ヌオーのアクア、ピカチュウのディア、エーフィのホワイト、ピジョットのピーたろう、それに、メガニウムのミドリ。
ゴールドの、控えのメンバーだ。
あたしは、後ろにいるトゲリン(トゲチック)、オズ(ハクリュー)、みぞれ(ニューラ)、モコモコ(デンリュウ)、ワニクロー(オーダイル)と
最後の確認を取ると、ゆっくりと前へ向かって歩き出した。
普通なら、トレーナーは専用の立ち位置から動かない。
だけど、それじゃ、あたしもゴールドも、本当の実力は出せない。

ピリピリとした空気を肌で感じ あたしは身震いする。
からし色をしたハイパーボールを構え、空へと突き出した。
あたしの瞳を真っ直ぐに見つめる ゴールドの金色の瞳。
声には出さずに 瞳と瞳で合図した、3、2、1、ゼロって・・・・・・
2人で、モンスターボールを高く高く、放り投げる。



先にボールが開いたのは ゴールドの方。
水が重力に逆らって 地面から空へと打ち上がっていく。
「僕の1匹目、マンタインの、カイト。

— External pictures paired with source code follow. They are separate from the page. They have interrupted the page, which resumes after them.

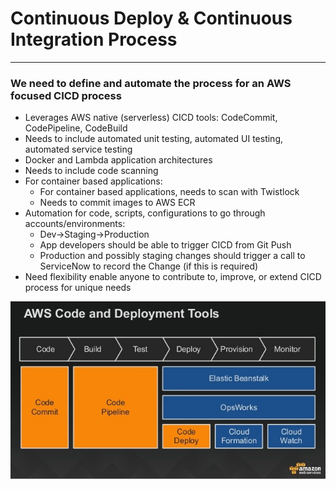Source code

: <link rel='stylesheet' href='https://cdnjs.cloudflare.com/ajax/libs/twitter-bootstrap/3.3.7/css/bootstrap.min.css'><link rel='stylesheet' href='https://cdnjs.cloudflare.com/ajax/libs/font-awesome/4.7.0/css/font-awesome.min.css'><link rel='stylesheet' href='http://bcbs-cloud-docs.s3-website-us-west-2.amazonaws.com/styles/website.css'>

# Continuous Deploy & Continuous Integration Process

****

### We need to define and automate the process for an AWS focused CICD process
* Leverages AWS native (serverless) CICD tools: CodeCommit, CodePipeline, CodeBuild
* Needs to include automated unit testing, automated UI testing, automated service testing
* Docker and Lambda application architectures
* Needs to include code scanning
* For container based applications:
  * For container based applications, needs to scan with Twistlock
  * Needs to commit images to AWS ECR
* Automation for code, scripts, configurations to go through accounts/environments:
  * Dev->Staging->Production
  * App developers should be able to trigger CICD from Git Push
  * Production and possibly staging changes should trigger a call to ServiceNow to record the Change (if this is required)
* Need flexibility enable anyone to contribute to, improve, or extend CICD process for unique needs  

<img src="../pictures/AWS_tools.JPG"></img>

」
それと同時にあたしの視線が上へ上へと 浮き上がっていった。
上へボールを放り投げたのはフェイク、ボールは着地した瞬間に開き、中から出て来たポケモンはあたしを乗せて マンタインのことを睨みつけた。
「あたしの1匹目は、ギャラドスの、グレンよ。
 行きなさい、『ハイドロポンプ』!!!」
マンタインは上へと飛びあがるために『たきのぼり』を使ったから、先制したのはグレンの方。
反動で足元が揺れ、振り落とされそうにはなるけど そのくらいで落っこちちゃうほど、このクリス、弱くはない。
「『こごえるかぜ』ッ!!」
一瞬ふらついていたのに ゴールドのカイトはあっというまに態勢を立て直して技を放ってきた。
ひやんとした 冷たい風がグレンの腹の辺りに辺り、地面との接点を凍りつかせている。
・・・・・・もしかして、最初から狙われていた?

「・・・・・・グレン、『あばれる』!!!」
あたしはグレンの背から飛び降りる。
さすがに暴れまわるグレンの背中でロデオをするのは どれだけ力がある人間だろうと 無理がある。
それだけの力で暴れまわれば、凍りついた場所を壊すくらい、わけないんだけど。
「わ、わ、大変ッ!
 カイトッ、戻って!! 交代するよ、ピーたろう、『そらをとぶ』!!!」
ゴールドはポケモンを交代してきた。
ボールから出てきた瞬間にグレンの尾ひれが命中し、ピーたろう君にずいぶんとダメージは与えられたみたいなんだけど、
その後の攻撃は飛びあがってかわされてしまう。
こうなると、あてずっぽうなグレンの攻撃は もう当たらない。
「戻りなさい、グレン!! モコモコに交代よ!!!」
ピーたろうが向けた鋭い爪を グレンに代わってモコモコが受けとめる。
多少のダメージはあっても 距離が縮まって攻撃が当たるようになったのはありがたい。
「『かみなりパンチ』!!!」
閃光が走り、モコモコの拳はきれいにピーたろうの右翼の付け根にヒットした。
ゴールドの表情に 変化が見られる。
「ピーたろう『でんこうせっか』!!」
「『フラッシュ』!!」
一瞬のリスクは覚悟。
目をつぶって、灯台守も出来るデンリュウの光に耐えて。


「ピーたろう、『みやぶる』を使え!!」
「えっ!?」
ピジョットの技、確かに3つまでしか知らなかった。
だけど、まさかそれが、こんな技だったなんて・・・・・・・・・

・・・・・・どうする、クリス?
相性では勝っているんだし、このまま攻撃を・・・・・・あれ?
『相性では勝っている?』

「・・・・・・そっか!!
 モコモコ、交代よ!! ワニクロー、行きなさい!!」
「交代、アクア!!」
・・・やっぱり、『みやぶる』を使って攻撃してくると見せかけてたんだ!!
あたしは 突進してくるヌオーに向かって『ハイドロポンプ』を撃つよう、ワニクローに指示を出す。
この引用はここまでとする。